Lords of Chaos is a turn-based tactics tactical role-playing game published by Blade Software in 1990. It is the sequel to Chaos and an ancestor of the popular X-COM series of games, also written by Julian Gollop. In Lords of Chaos each player controls a wizard who can cast various magic spells. The spells have various effects, for example summoning other creatures (which the player also controls), or damaging opposing creatures and wizards. The game can be played against a computer-controlled opponent or by up to four human players.

Before embarking on the game's levels, the player is asked to design a wizard. This is done by splitting experience points amongst mana, action points, stamina, constitution, combat, defense and magic resistance. Remaining experience points are spent on spells. Spells may be offensive in nature (Magic Bolt, Curse), potions (Speed Potion, Healing Potion), utility (Teleport, magic Eye) or summoning (Goblin, Unicorn, etc.). These spells continue the theme from Chaos and include some of that game's more unusual elements (Gooey Blob, for example). After completing each scenario, the player may spend accumulated experience points to further improve their wizard.

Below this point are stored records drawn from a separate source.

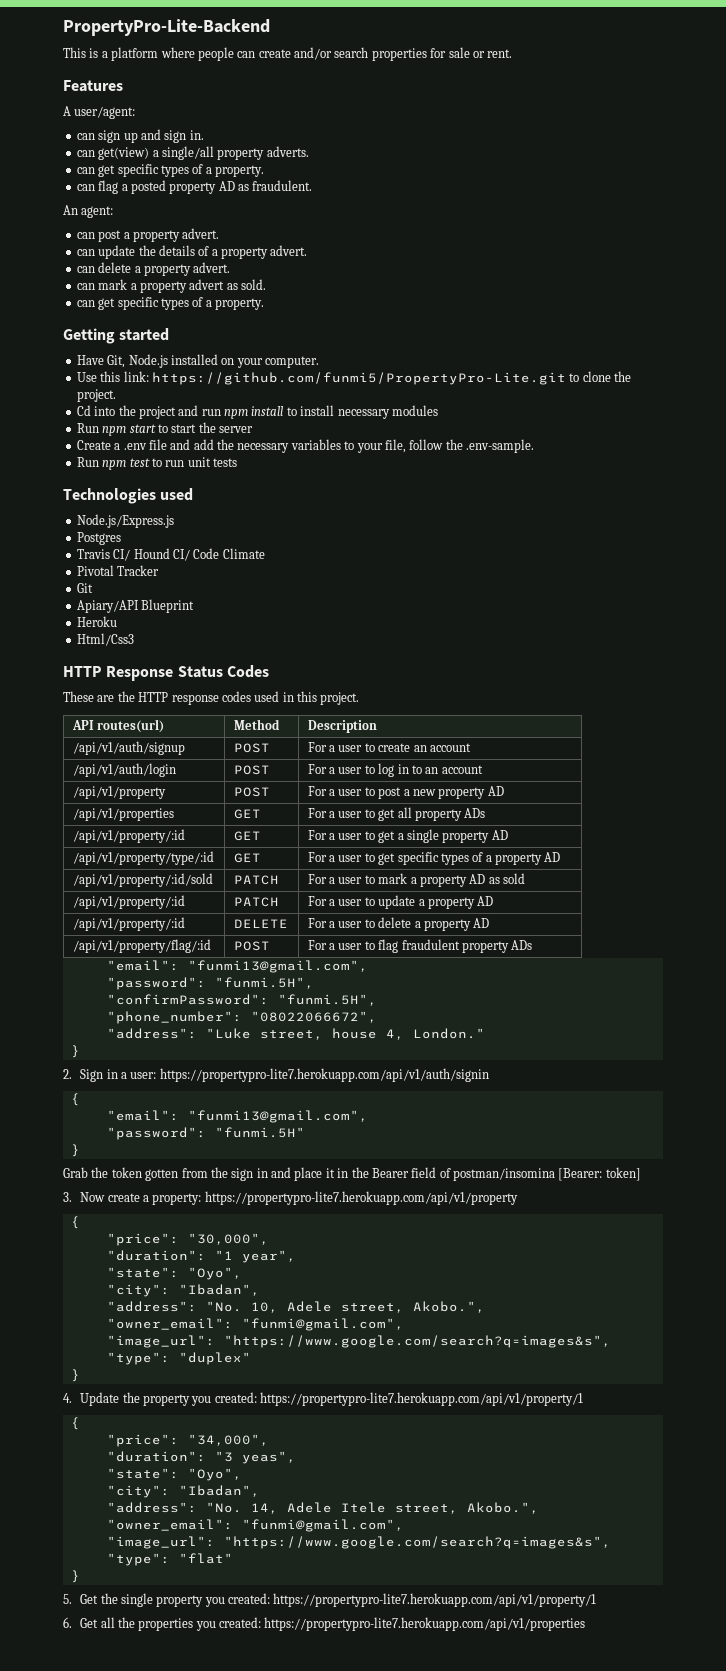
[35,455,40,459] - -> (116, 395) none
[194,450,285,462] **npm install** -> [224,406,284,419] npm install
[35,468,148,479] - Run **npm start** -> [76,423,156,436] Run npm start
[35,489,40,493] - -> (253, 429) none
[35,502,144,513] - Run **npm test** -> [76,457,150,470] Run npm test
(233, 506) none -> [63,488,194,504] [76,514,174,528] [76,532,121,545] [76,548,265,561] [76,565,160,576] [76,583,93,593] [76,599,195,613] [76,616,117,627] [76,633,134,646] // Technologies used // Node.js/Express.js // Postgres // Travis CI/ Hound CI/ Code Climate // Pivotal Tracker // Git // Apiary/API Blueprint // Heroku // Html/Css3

The aim of each level of the game is for a player's wizard to reach a portal which appears after a preset number of turns. To do this, the player's wizard and creatures move around a map composed of square tiles, each of which represents one of various terrain types (for example, forest or the wall of a building). During a player's turn, only the parts of the map which that player's wizard or creatures have previously seen are shown, thus leading to other human players having to look away from the screen during each turn to avoid learning information they "shouldn't" know. Points are awarded for a player's wizard reaching the portal, for holding items of treasure (for example, valuable gems) when the wizard reaches the portal, or for enemy creatures killed during the level. Each level ends when all wizards have reached the portal or been killed, or when the portal disappears after a fixed number of turns (in which case all the remaining wizards lose). During each turn, each creature has a fixed number of action points which it can use to accomplish actions, for example moving, fighting hand-to-hand or shooting ranged weapons. When a creature's action points are used up for the turn, it can take no further actions until all the players have had a turn.